== PROVIDED DATA

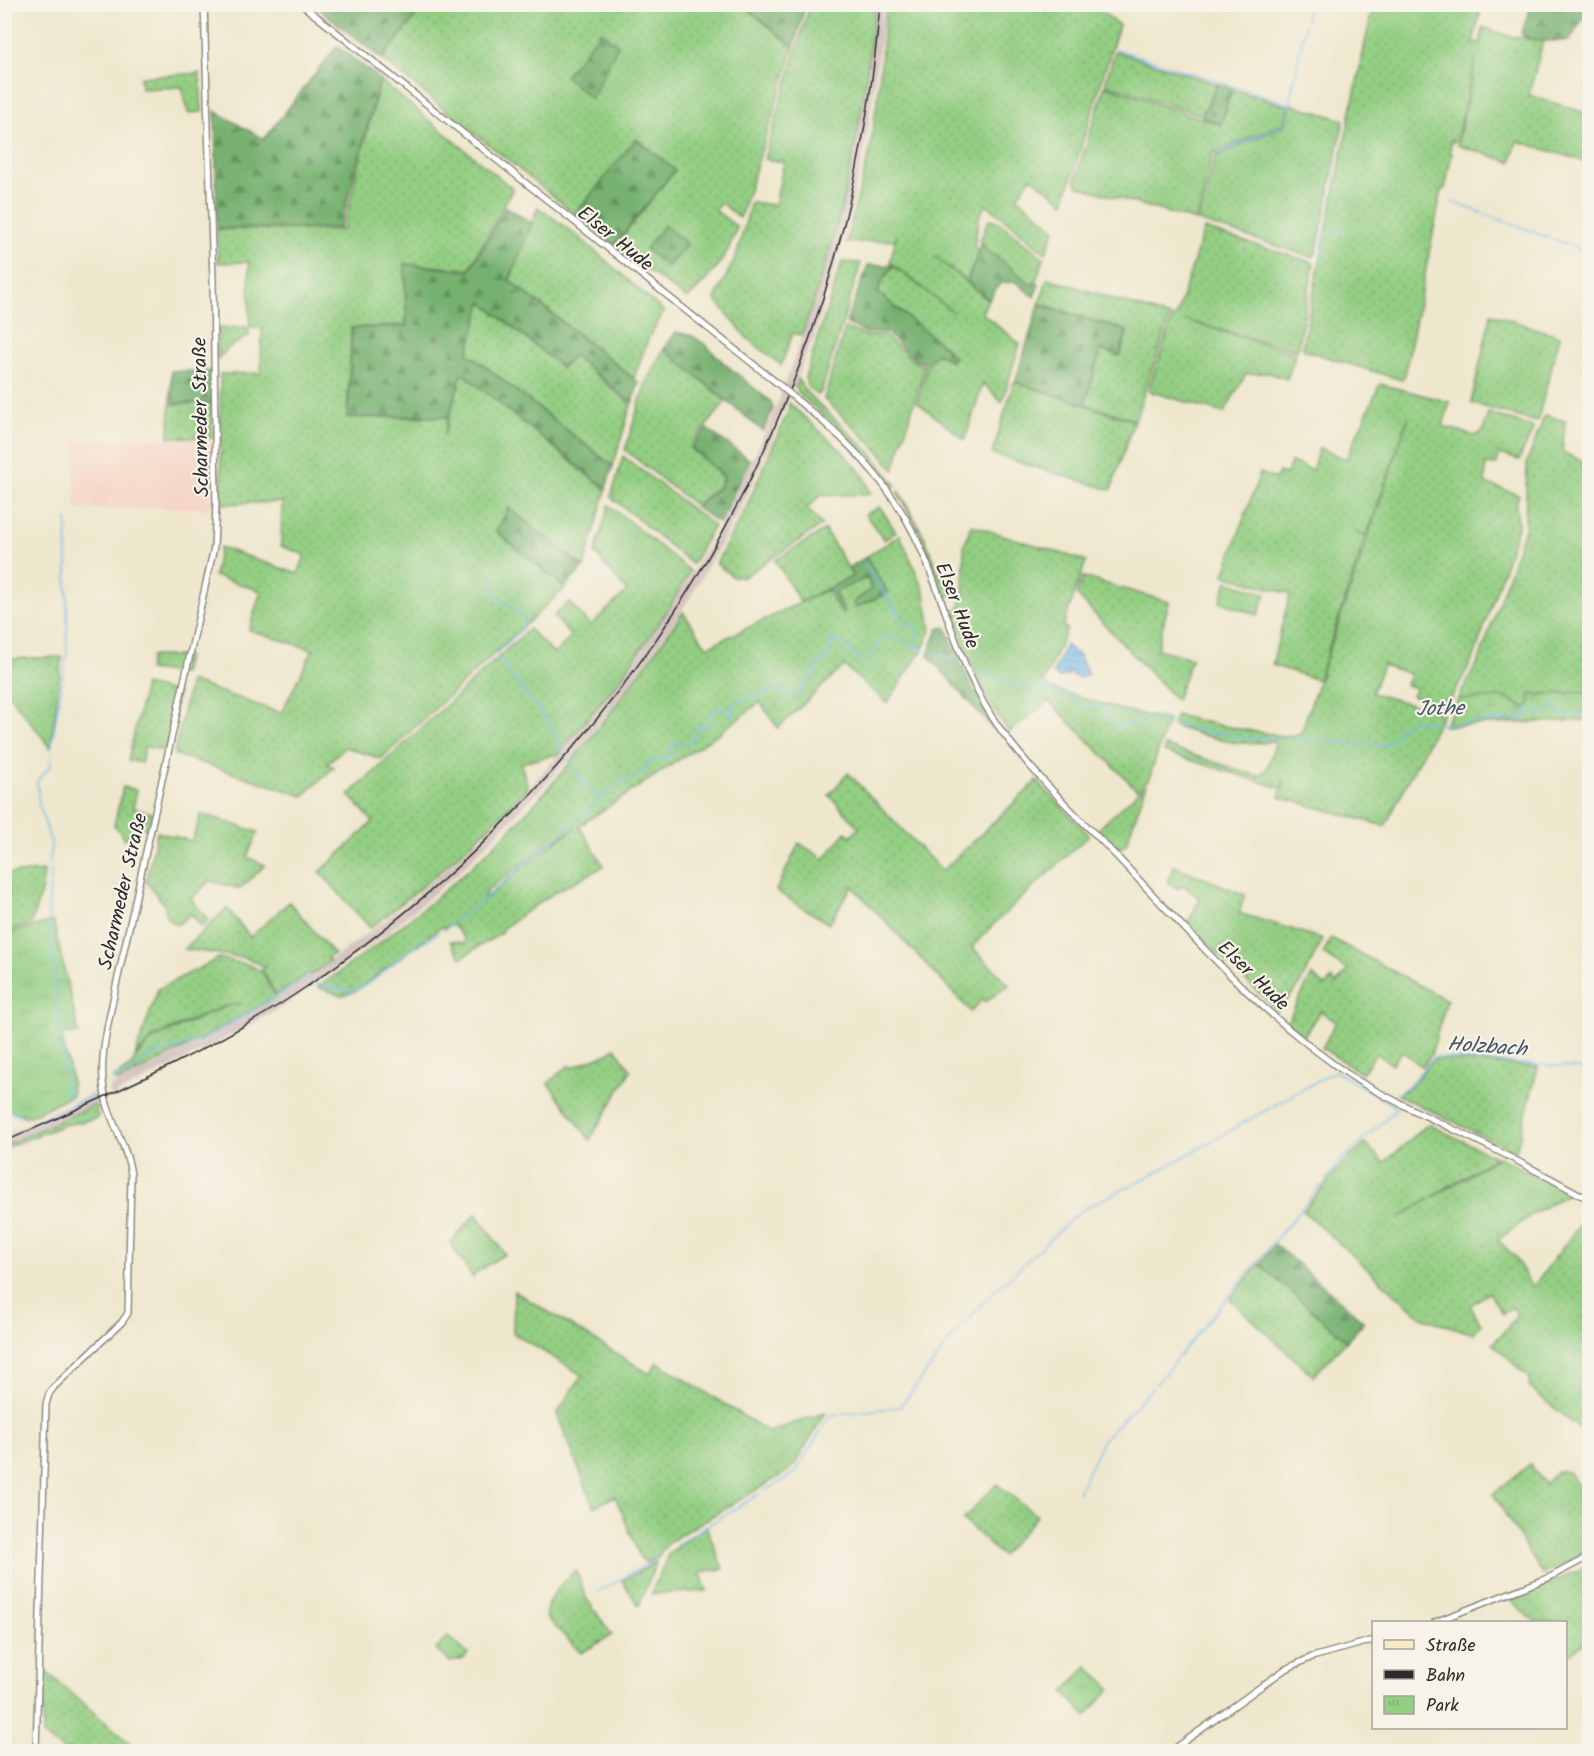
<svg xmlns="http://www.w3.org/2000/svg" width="1594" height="1756" viewBox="0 0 1594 1756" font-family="Kalam,sans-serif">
	<defs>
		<pattern id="grass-dots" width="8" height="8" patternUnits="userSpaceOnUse" patternTransform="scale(1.5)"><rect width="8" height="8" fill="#93ce82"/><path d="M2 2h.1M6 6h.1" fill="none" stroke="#7fb170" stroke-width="1.8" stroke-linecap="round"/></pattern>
		<pattern id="forest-firs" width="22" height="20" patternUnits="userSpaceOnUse" patternTransform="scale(1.5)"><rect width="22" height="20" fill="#76b170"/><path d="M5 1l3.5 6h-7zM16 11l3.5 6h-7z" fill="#61905c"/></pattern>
		<pattern id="wetland-marsh" width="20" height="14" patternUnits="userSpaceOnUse" patternTransform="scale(1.5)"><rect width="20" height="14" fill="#93ce82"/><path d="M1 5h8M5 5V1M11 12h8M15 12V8" fill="none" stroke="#7fb170"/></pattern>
		<pattern id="park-tufts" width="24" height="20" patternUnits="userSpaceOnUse" patternTransform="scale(1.5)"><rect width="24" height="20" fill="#93ce82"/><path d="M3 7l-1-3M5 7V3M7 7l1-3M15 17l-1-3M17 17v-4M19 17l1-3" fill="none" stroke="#7fb170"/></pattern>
		<pattern id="water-rules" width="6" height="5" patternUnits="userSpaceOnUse" patternTransform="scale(1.5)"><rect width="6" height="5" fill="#76bced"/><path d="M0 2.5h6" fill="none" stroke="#6199c0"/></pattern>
	</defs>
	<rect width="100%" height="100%" fill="#f7f3e8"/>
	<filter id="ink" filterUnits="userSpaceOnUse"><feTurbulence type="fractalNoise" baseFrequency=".0167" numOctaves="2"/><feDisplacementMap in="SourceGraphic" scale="12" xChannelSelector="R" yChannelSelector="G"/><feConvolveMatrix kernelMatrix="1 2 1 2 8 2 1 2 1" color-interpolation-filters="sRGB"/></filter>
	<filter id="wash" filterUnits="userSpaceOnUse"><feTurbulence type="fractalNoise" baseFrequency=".008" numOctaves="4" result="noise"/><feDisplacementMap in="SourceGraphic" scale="24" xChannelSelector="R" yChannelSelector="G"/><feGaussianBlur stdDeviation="1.35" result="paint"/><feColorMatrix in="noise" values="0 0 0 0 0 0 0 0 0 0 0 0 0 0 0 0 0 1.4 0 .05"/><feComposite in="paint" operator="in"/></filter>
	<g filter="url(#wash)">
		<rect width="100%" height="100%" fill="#efe7cd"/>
		<!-- built -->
		<path fill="#f5d3c2" d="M211 439 213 508 76 509 74 440Z"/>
		<!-- railway -->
		<path fill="#d1c0bd" d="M875 5H883L882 29 865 148 846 230 814 336 761 465 735 519 688 601 661 640 631 683 578 749 542 788 458 873 387 933 285 1005 212 1046 111 1097 109 1088 201 1042 299 984 405 905 483 837 518 801 604 702 639 655 714 537 733 500 769 425 803 336 823 278 854 156 867 83Z
			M100 1092 102 1101 5 1145V1135Z"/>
		<!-- grass -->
		<path fill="url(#grass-dots)" stroke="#5f7c56" stroke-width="1.5" fill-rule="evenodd" d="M425 4 742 5 794 47 740 218 721 203 715 210 737 227C727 260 711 276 687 299L615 246 675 170 637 139 575 214 382 59ZM601 31 618 45 591 99Z
			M810 5H874V15C868 62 863 109 853 155 841 217 823 276 802 335L793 333 781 365 747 338 715 299 737 254 751 202 775 205 784 162 764 159Z
			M886 5H1093L1119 25 1064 202 1031 177 1017 197 1055 229 1046 253 986 204 979 217 974 246 979 252 966 281 934 256 988 300 982 313 1020 344 1002 402 983 383 965 440 917 402 928 364 936 353 951 361 954 357 948 352 949 350 878 293 881 283 893 266 953 312 890 262 897 234 895 240 846 243 869 154 878 95Z
			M1418 5H1482L1473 44 1477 42 1480 44 1483 27 1508 36 1543 41 1529 95 1589 114 1590 163 1517 141 1511 162 1457 145 1476 58 1456 141 1454 142 1452 139 1450 152 1452 153 1445 189H1442L1404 378 1401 380 1304 350 1302 347 1373 5H1409L1418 7Z
			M1115 51 1217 84 1202 115 1105 84Z
			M200 73 202 112 188 113 182 87 141 89 140 77Z
			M380 80 513 189 469 269 405 264 406 325 351 328 347 418 448 417 444 436 462 373 606 490 584 567 509 508 496 531 565 588 381 759 345 747 327 764 334 767 303 796 174 754 190 681 281 713 313 650 249 630 261 591 214 576 220 547 298 574 305 555 281 546 282 502 221 504 220 374 261 373 262 328 250 327 249 262 218 263 217 229 343 230Z
			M1105 86 1221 125 1232 89 1288 106 1284 123 1213 153 1196 221 1078 186 1075 180Z
			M1291 104 1344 120 1316 254 1312 257 1198 221 1216 156 1285 125Z
			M538 207 579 237 664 312 649 337 634 378 510 280Z
			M989 219 997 221 1044 258 1034 286 987 250 980 241Z
			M1204 229 1314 263 1297 351 1185 320 1296 354 1287 379 1269 373 1246 374 1224 413 1148 391 1173 317H1176Z
			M842 262 861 263 821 392 818 395 809 388 805 378Z
			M1048 278 1170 317 1135 420 1085 404 1101 350 1120 356 1128 331 1039 303Z
			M482 302 562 368 573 355 631 405 613 466 468 353Z
			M1491 314 1560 336 1537 422 1471 403Z
			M248 327 249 335 228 348 217 360 218 328Z
			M845 328 868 336 884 335 913 361 925 366 894 470 877 449 824 399Z
			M664 349 726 401 690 447 722 476 720 485 695 505 625 450 646 382Z
			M798 379 805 391 871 453 896 485 893 488 851 439 800 395 795 387Z
			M1014 382 1134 421 1111 490 992 454Z
			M1380 384 1450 402 1443 426 1475 436 1483 432 1488 413 1532 427 1533 430 1519 460 1500 454 1496 465 1486 464 1485 483 1519 495 1516 504 1518 527 1474 657 1446 707 1412 696 1416 688 1406 685 1410 674 1383 665 1372 693 1443 713 1385 826 1279 797 1284 780 1281 788 1164 752 1165 746 1258 776 1267 769 1275 744 1274 741C1239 749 1206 736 1173 726L1176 715C1203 722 1231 728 1259 732 1274 734 1286 739 1301 733L1409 416 1367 535 1355 532 1366 536 1318 680 1272 665 1290 594 1224 575 1260 473 1276 479 1279 472 1287 474 1291 462 1312 470 1319 448 1346 459Z
			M212 403V438L169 437 170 404Z
			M789 403 843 452 866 479 865 480 871 494 820 496 807 508 822 525 742 578 738 575 733 577 716 563 745 510 789 409Z
			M1545 415 1565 421 1562 452 1589 464V692L1531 695 1530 705 1524 708 1505 697 1458 699 1480 658 1525 527 1527 462Z
			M623 456 714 526 692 564 611 497Z
			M899 491 924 536 941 578 952 581 954 592 946 598 915 523 897 492Z
			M609 505 690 571 667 611 618 682 558 754 521 763 528 788C480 839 426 885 370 928L320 872 373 822 349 795 529 629 554 654 571 637 554 616 569 602 591 625 627 591 595 553Z
			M880 507 896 532 884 540 865 514Z
			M971 525 1086 561 1063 626 1067 629 1044 681 1047 687 1119 709 1168 720 1149 779 1137 790 1049 701 1009 732C983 698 969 657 954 618L963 598 964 546Z
			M825 530 853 576 800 602 775 560Z
			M900 535 925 593 931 630 921 652 887 703 844 666 778 728 760 702 718 734 579 826 604 866C587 876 571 883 554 893 536 904 520 917 502 929L501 933 461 958 450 941 464 943 465 939 453 925 442 928 441 927 356 991 342 996 318 987C386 940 453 888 511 829 575 762 631 688 683 612L707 647 827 590 842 614 845 612 833 592 867 578 871 589 853 602 888 593 866 557ZM576 828 548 847 483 900 487 891 546 845Z
			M1083 577 1169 602 1157 649 1192 658 1176 700 1077 595Z
			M151 656H187L183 674 148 670Z
			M62 657 51 748 5 690V659Z
			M145 685 178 693 166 751 145 746 141 763 128 761Z
			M848 773 942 871 1037 781 1089 835 993 925 972 947 1009 985 985 1002 982 999 971 1012 852 886 829 924 776 891 799 843 824 859 846 832 851 836 859 828 829 795Z
			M1147 784 1126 844 1119 849 1098 829Z
			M123 787 137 790 133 808 152 813 149 829 132 825 129 836 125 839 114 825Z
			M201 814 258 832 247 857 265 865 240 889 210 881 191 899 208 920 201 926 191 914 177 925 166 917 165 905 146 882 157 832 192 841Z
			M1174 866 1245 895 1239 913 1323 939 1299 986 1277 1011 1188 924 1200 898 1182 885 1179 889 1167 882Z
			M44 871 42 889 31 924 5 932V874Z
			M289 902 334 954 327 958 330 961 310 975 308 974 276 995 262 969 266 967 246 958 184 949 227 908 250 937Z
			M1331 938 1447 1000 1431 1055 1422 1067 1402 1051 1392 1064 1376 1053 1362 1074 1322 1048 1336 1022 1320 1011 1304 1036 1287 1022 1312 975 1325 986 1332 979 1336 984 1348 970 1323 954Z
			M219 958 249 965 261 971 276 997 200 1040 118 1082 113 1078 132 1065 135 1058 153 1039 221 1008 242 1003 221 1007 153 1037 135 1056 158 989Z
			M615 1048 631 1070 590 1140 548 1083 569 1065 571 1068 606 1054Z
			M1433 1059 1538 1067 1516 1152 1398 1095 1412 1085Z
			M95 1105 98 1108 96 1111 99 1117 95 1119 64 1125 5 1148V1145Z
			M1428 1124 1496 1157 1397 1219 1499 1157 1570 1193 1537 1211 1498 1240 1516 1258 1532 1288 1589 1213 1590 1423 1585 1428 1580 1429 1529 1387 1530 1379 1492 1343C1503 1335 1509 1325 1517 1315L1513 1307 1502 1314 1489 1292 1470 1306 1481 1324 1477 1328 1474 1334 1421 1317 1303 1211 1343 1163 1365 1143 1384 1163Z
			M476 1214 505 1254 475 1273 473 1278 450 1243Z
			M1259 1264 1347 1341 1313 1376 1230 1299Z
			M514 1291 650 1374 657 1362 769 1432 826 1412 795 1464 785 1473 685 1532 667 1544 657 1557 647 1563 641 1559 615 1496 594 1507 557 1414 582 1375 513 1333Z
			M1530 1464 1545 1484 1557 1471 1568 1472 1589 1500V1503L1579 1512 1589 1520V1550L1543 1575 1493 1494Z
			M997 1484 1037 1516 1002 1556 963 1520Z
			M706 1526 723 1569 700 1572 707 1591 651 1594 668 1555 686 1540Z
			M656 1562 639 1606 622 1581Z
			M1589 1563V1639L1570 1654 1566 1650V1622H1535L1510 1600 1578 1571Z
			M576 1570 586 1598 612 1635 581 1653 547 1618C542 1600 564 1581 576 1570Z
			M44 1670 139 1751H65L43 1735Z"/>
		<!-- forest -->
		<path fill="url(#forest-firs)" stroke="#506e4e" stroke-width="1.5" d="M1532 4 1589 5V9L1569 41C1556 40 1531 44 1521 34Z
			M314 5H425L382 59Z
			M803 5 805 7 794 47 743 5Z
			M601 31 618 45 591 99 565 76Z
			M337 46 380 79 340 228H217L215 111 264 139Z
			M1218 84 1232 88 1221 124 1202 117Z
			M636 139 675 170 614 245 575 214Z
			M506 207 532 223 509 280 639 383 632 403 573 355 562 367 482 302 468 353 613 466 606 488 462 373 449 416 348 417 352 328 406 326 405 264 469 271Z
			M664 225 687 244 668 267 645 249Z
			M980 242 987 250 1033 285 1035 282 1039 284 1034 297 1016 282 1000 283 989 300 967 282 979 253Z
			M868 265H893L881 283 878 293 948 350 947 351 953 357 951 360 937 353 928 364 914 359 886 332 867 333 846 323Z
			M1039 305 1127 331 1119 356 1101 350 1085 404 1015 382Z
			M676 332 693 336 707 346 724 363 771 402 773 409 763 431 664 349Z
			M171 371H212V403H171Z
			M707 429 750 460 719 523 695 507 721 486 724 476 692 448Z
			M509 508 583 568 565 587 496 531Z
			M866 557 888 593 855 608 853 603 871 589 867 578 834 592 845 612 843 614 827 590 853 576 848 568Z
			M946 627 969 681 994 727 992 728 928 655 938 629Z
			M1275 1244 1364 1322 1347 1341 1259 1264Z"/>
		<!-- wetland -->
		<path fill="url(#wetland-marsh)" stroke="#5f7c56" stroke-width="1.5" d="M1589 692V720L1444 726 1458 699 1505 697 1524 708 1530 705V695Z"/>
		<!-- park -->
		<path fill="url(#park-tufts)" stroke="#5f7c56" stroke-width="1.5" d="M53 921 79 1034H61L71 1076 72 1095 31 1116 12 1112 5 1107V934Z
			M448 1636 468 1654 463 1659 450 1662 436 1650Z
			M1087 1666 1111 1688 1086 1716 1064 1692Z"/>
		<!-- pitch -->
		<path fill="#93ce82" stroke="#5f7c56" stroke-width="1.5" d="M1227 581 1266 594 1258 615 1220 602Z"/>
		<!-- water -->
		<path fill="url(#water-rules)" stroke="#50748c" stroke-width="1.5" d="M1066 645 1079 656 1088 674 1079 678 1071 674 1059 678 1053 673Z"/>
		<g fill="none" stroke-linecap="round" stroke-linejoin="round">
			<!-- stream -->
			<path stroke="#76bced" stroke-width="1.5" d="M1306 21 1309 4
				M1116 49 1289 104 1285 124 1216 154
				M1290 101 1305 25
				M1452 202 1586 251
				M1320 260 1326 231 1345 232
				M864 563 906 624H913C918 631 919 638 915 646L924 651
				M493 573 495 596 525 617 521 630 495 655
				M931 652 955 660
				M499 659 545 718 556 737 562 753
				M976 668 1036 692 1042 689 1071 696 1083 707 1103 706 1115 728 1152 718 1169 722
				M1173 723 1209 732 1250 738 1304 739 1382 746 1391 741 1403 725 1414 720 1446 725 1527 718 1525 710 1528 708 1537 714H1549L1553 706H1557L1560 714 1576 715 1590 707
				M51 749 67 651V519
				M569 760 583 781 601 798
				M50 866 51 843 39 804 37 781 51 766V756
				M51 871 48 910 67 1095 71 1098
				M444 930 473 908 619 784 645 770 649 761 667 759 671 756V747L674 744 686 743 694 739 699 725 706 727 712 712 719 707 734 716 732 704C746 698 760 695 774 689L784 694H800L806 682 814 675 815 665 829 657 832 639 841 642 860 659H871C875 648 878 641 888 635L915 646
				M315 984 353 992 373 981 403 955 438 933
				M112 1084 116 1077 137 1067 149 1057 200 1041 310 977
				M1398 1093 1407 1087 1434 1057 1590 1069
				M4 1108 27 1118
				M30 1123 100 1092
				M991 1295 1080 1211 1159 1171 1335 1071 1396 1107V1110L1342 1159 1326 1180
				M1156 1384 1321 1185
				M765 1491 796 1472 830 1415 900 1407 958 1330 989 1297
				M1078 1493 1102 1441 1152 1388
				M676 1545 759 1494
				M597 1592 662 1556"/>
		</g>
	</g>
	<g filter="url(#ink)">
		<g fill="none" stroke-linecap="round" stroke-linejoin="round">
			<defs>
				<path id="tertiary" d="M301 4 777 383
					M797 400C845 438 886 478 914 534 946 598 958 672 1001 730 1037 779 1082 820 1123 863 1196 940 1267 1022 1357 1080 1388 1099 1422 1114 1455 1130 1501 1152 1545 1175 1590 1200
					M1435 1622 1548 1578 1590 1556
					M36 1752 46 1404 49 1394 54 1387 122 1322 128 1313 131 1175C128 1150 114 1128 107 1104 96 1065 108 1025 116 986L214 547 216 505 213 279 204 4
					M1170 1752 1284 1670 1312 1657 1374 1640"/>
				<path id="secondary" d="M4 1744 14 1752"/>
			</defs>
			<!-- tertiary casing -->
			<use href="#tertiary" stroke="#8d897c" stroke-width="8"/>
			<!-- secondary casing -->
			<use href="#secondary" stroke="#8d897c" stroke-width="8"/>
			<!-- tertiary -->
			<use href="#tertiary" stroke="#fff" stroke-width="5"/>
			<!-- secondary -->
			<use href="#secondary" stroke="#f7e9c3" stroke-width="6"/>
			<!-- rail -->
			<path stroke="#2b2b2b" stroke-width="1.5" d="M4 1142C109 1095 215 1050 309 985 640 756 848 408 880 4"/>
			<defs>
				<path id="tertiary-bridge" d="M777 383 797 400"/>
			</defs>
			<!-- tertiary-bridge casing -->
			<use href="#tertiary-bridge" stroke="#8d897c" stroke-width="8" stroke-linecap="butt"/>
			<!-- tertiary-bridge -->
			<use href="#tertiary-bridge" stroke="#fff" stroke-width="5"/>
		</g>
	</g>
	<g text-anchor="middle" stroke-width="4.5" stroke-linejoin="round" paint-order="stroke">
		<!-- street labels -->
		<g font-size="20" fill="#2b2b2b" stroke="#f7f3e8">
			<text transform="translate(616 238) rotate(39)" y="7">Elser Hude</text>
			<text transform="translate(200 417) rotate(-91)" y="7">Scharmeder Straße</text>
			<text transform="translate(958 605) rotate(69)" y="7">Elser Hude</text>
			<text transform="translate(122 891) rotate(-77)" y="7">Scharmeder Straße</text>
			<text transform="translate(1254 975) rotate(44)" y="7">Elser Hude</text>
		</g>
		<!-- water labels -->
		<g font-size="21" font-style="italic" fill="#425665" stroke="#f7f3e8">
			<text transform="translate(1440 708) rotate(-1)" y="7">Jothe</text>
			<text transform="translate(1487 1046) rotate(4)" y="7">Holzbach</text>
		</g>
	</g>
	<!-- margin -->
	<rect width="1594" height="1756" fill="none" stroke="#f7f3e8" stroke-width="24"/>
	<!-- legend -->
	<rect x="1372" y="1621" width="195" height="108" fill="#f7f3e8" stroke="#a5a39c" stroke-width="1.5"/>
	<rect x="1384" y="1640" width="30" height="9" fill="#f7e9c3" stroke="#a5a39c" stroke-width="1.5"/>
	<text x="1426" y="1651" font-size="18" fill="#2b2b2b">Straße</text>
	<rect x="1384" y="1670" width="30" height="9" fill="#2b2b2b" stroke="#a5a39c" stroke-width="1.5"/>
	<text x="1426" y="1681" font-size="18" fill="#2b2b2b">Bahn</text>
	<rect x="1384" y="1696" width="30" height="18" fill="url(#park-tufts)" stroke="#a5a39c" stroke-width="1.5"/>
	<text x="1426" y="1711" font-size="18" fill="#2b2b2b">Park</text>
</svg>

====

» AIM OF THE TASK
In the data above, which lines include "xChannelSelector"? Return those lines.

» RESPONSE
	<filter id="ink" filterUnits="userSpaceOnUse"><feTurbulence type="fractalNoise" baseFrequency=".0167" numOctaves="2"/><feDisplacementMap in="SourceGraphic" scale="12" xChannelSelector="R" yChannelSelector="G"/><feConvolveMatrix kernelMatrix="1 2 1 2 8 2 1 2 1" color-interpolation-filters="sRGB"/></filter>
	<filter id="wash" filterUnits="userSpaceOnUse"><feTurbulence type="fractalNoise" baseFrequency=".008" numOctaves="4" result="noise"/><feDisplacementMap in="SourceGraphic" scale="24" xChannelSelector="R" yChannelSelector="G"/><feGaussianBlur stdDeviation="1.35" result="paint"/><feColorMatrix in="noise" values="0 0 0 0 0 0 0 0 0 0 0 0 0 0 0 0 0 1.4 0 .05"/><feComposite in="paint" operator="in"/></filter>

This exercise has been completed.